[[ Exercise text open ]]

The development of galaxy morphological schemes can be used to successfully determine galaxy morphology via classification or image-retrieval methods. For example, the Deep Neural Network (DNN) algorithm has been used to classify the Galaxy Zoo (e.g. ref. 9). This method minimizes the sensitivity to changes in the scaling, rotation, translation and sampling of an image by using a rotation-invariant convolution. The results of this method is better than 99% with respect to human classification; however, as human classification has several associated errors, in turn the DNN approach also suffers from the same errors10. In ref. 11, the random forest method was used to classify an HST/WFC3 image containing 1639 galaxies, which identified disturbed morphologies using multimode, intensity and deviation statistics. Additionally12, proposed a method that consists of two stages: first, feature extraction (shape, color and concentration) of galaxy images from the SDSS DR7 spectroscopic sample, followed by the classification of these features using a support vector machine.

The authors in ref. 10, proposed a different approach called MORFOMETRYKA, which used the Linear Discriminant Analysis (LDA) algorithm to classify various features (concentration, asymmetry, smoothness, entropy and spirality) extracted from the galaxy images. The results of their approach were better than 90% based on 10-fold cross validation to classify a galaxy as either an elliptical or a spiral.

These galaxy classification methods have provided powerful results. However, there is another trend to deal with galaxy images, i.e. to determine the most similar images to query image, not classify them into groups only, therefore, the image retrieval techniques are needed13.

[[ Exercise text closed ]]
[[ Extracted information open ]]

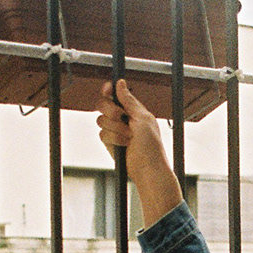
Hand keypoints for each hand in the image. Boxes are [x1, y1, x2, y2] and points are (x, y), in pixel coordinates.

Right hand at [94, 80, 182, 226]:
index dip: (109, 91)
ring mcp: (115, 130)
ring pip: (101, 120)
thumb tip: (120, 83)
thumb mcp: (143, 118)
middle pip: (103, 105)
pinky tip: (124, 145)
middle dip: (111, 110)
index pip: (115, 95)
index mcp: (133, 110)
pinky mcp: (109, 143)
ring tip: (129, 136)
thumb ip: (128, 101)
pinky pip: (102, 134)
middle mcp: (122, 119)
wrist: (147, 168)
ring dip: (115, 128)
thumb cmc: (151, 145)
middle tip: (121, 117)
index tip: (107, 89)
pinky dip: (113, 139)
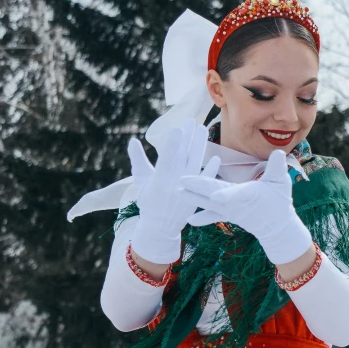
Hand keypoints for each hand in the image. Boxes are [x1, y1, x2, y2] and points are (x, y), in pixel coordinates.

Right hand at [129, 120, 219, 263]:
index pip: (167, 158)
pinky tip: (216, 157)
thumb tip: (132, 141)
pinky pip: (207, 180)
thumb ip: (138, 160)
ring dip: (200, 146)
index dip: (172, 143)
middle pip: (183, 156)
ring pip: (196, 163)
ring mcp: (188, 190)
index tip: (177, 128)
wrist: (160, 227)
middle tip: (191, 120)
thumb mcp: (140, 181)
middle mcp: (175, 184)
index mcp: (159, 180)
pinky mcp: (197, 196)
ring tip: (202, 129)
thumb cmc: (148, 200)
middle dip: (188, 138)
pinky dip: (211, 169)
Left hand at [179, 150, 311, 264]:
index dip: (225, 195)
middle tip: (182, 181)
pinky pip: (213, 216)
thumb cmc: (280, 202)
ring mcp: (230, 211)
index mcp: (250, 195)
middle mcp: (236, 204)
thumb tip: (278, 153)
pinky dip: (202, 218)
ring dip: (192, 197)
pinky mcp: (228, 215)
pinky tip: (189, 220)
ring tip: (177, 191)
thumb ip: (277, 168)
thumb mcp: (281, 182)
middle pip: (215, 195)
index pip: (236, 194)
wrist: (277, 227)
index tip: (214, 196)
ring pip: (209, 203)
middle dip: (198, 188)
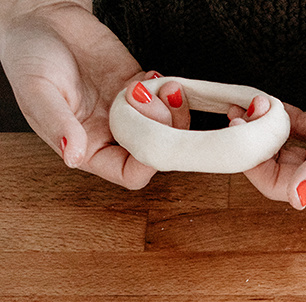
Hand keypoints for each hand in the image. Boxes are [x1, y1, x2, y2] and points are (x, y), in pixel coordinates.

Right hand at [0, 0, 158, 186]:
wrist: (39, 16)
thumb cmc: (29, 57)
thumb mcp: (36, 91)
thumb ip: (57, 123)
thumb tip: (72, 155)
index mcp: (88, 148)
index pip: (128, 174)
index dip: (145, 165)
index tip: (150, 139)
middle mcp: (111, 134)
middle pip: (154, 150)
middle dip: (161, 128)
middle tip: (145, 96)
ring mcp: (128, 111)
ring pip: (166, 126)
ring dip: (170, 109)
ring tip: (155, 85)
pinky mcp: (136, 86)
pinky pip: (164, 98)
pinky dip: (168, 90)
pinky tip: (153, 77)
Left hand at [234, 0, 305, 209]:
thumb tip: (296, 198)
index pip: (280, 188)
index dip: (255, 163)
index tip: (244, 133)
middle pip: (278, 169)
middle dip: (257, 142)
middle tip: (247, 109)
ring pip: (286, 147)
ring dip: (269, 127)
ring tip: (259, 102)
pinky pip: (300, 127)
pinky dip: (285, 116)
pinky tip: (278, 103)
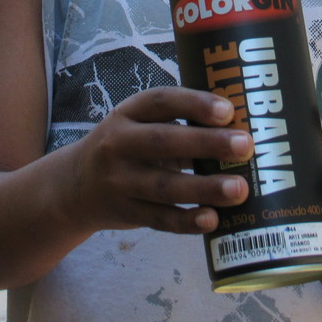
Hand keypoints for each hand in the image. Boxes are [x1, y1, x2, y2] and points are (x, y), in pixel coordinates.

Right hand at [70, 86, 253, 235]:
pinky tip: (213, 219)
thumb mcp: (139, 125)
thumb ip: (178, 123)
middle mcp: (118, 144)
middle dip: (207, 143)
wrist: (76, 185)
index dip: (194, 103)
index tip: (227, 110)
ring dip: (205, 188)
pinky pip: (159, 219)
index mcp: (128, 113)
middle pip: (164, 141)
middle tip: (245, 145)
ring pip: (165, 185)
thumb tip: (240, 127)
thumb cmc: (127, 147)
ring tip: (240, 188)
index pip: (161, 101)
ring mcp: (119, 181)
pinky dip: (187, 221)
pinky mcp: (126, 212)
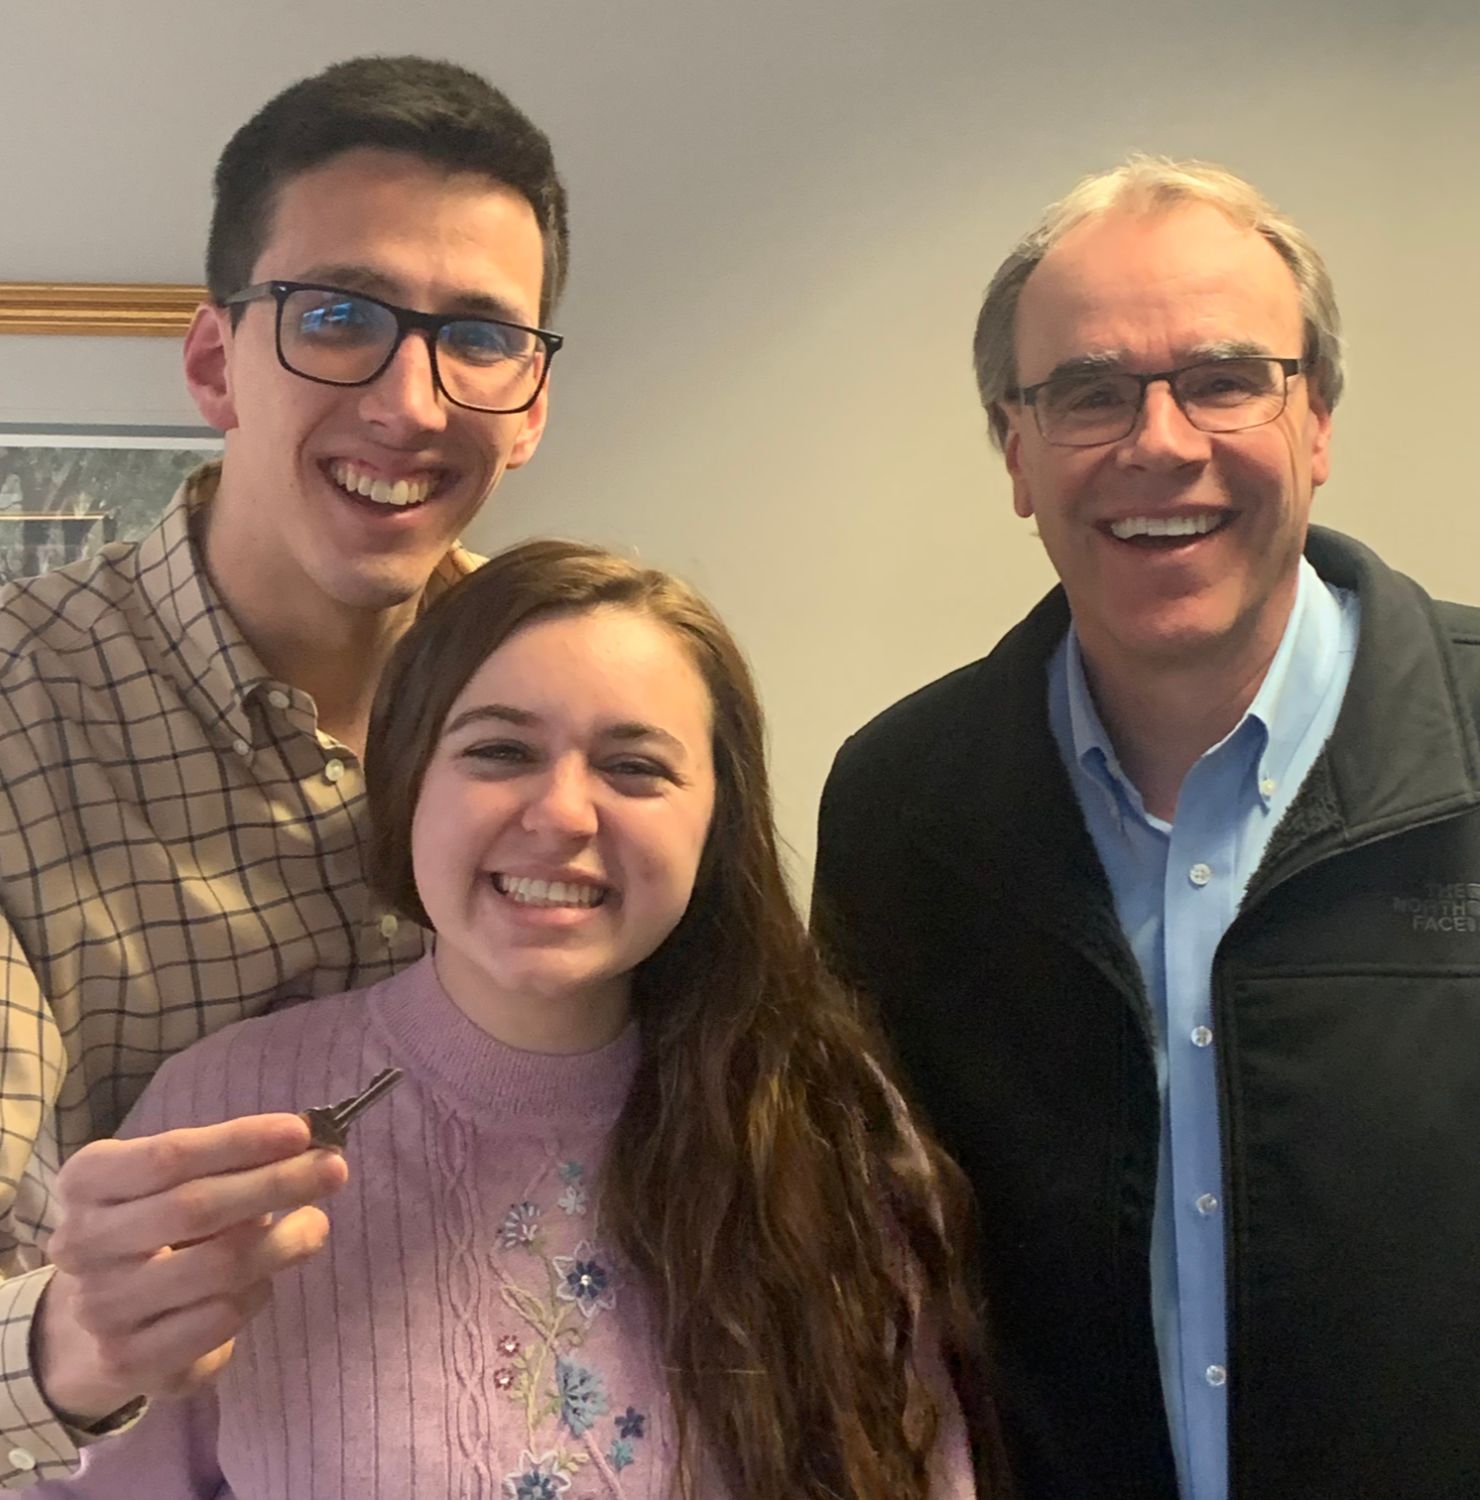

[[ Extracted information closed ]]

Assigned task A: Rewrite the paragraph of the galaxy classification passage that begins "The authors in ref. 10" as a short bulleted list that keeps its main facts.
Assigned task B:
Answer these questions using the galaxy classification passage:
(i) How many galaxies did the HST/WFC3 image classified with the random forest method contain?
(ii) In the two-stage method, what was used to classify the extracted features?
(iii) Which algorithm did MORFOMETRYKA use?
Assigned task C: Output the part of the galaxy classification passage between "These galaxy classification" and "techniques are needed13.", inclusive.

Worked solution A:
- Approach: MORFOMETRYKA, proposed by the authors in ref. 10
- Algorithm: Linear Discriminant Analysis (LDA)
- Features classified: concentration, asymmetry, smoothness, entropy and spirality, extracted from galaxy images
- Task: classifying a galaxy as elliptical or spiral
- Results: better than 90%, based on 10-fold cross validation

Worked solution B:
(i) 1639
(ii) A support vector machine
(iii) The Linear Discriminant Analysis (LDA) algorithm

Worked solution C:
These galaxy classification methods have provided powerful results. However, there is another trend to deal with galaxy images, i.e. to determine the most similar images to query image, not classify them into groups only, therefore, the image retrieval techniques are needed13.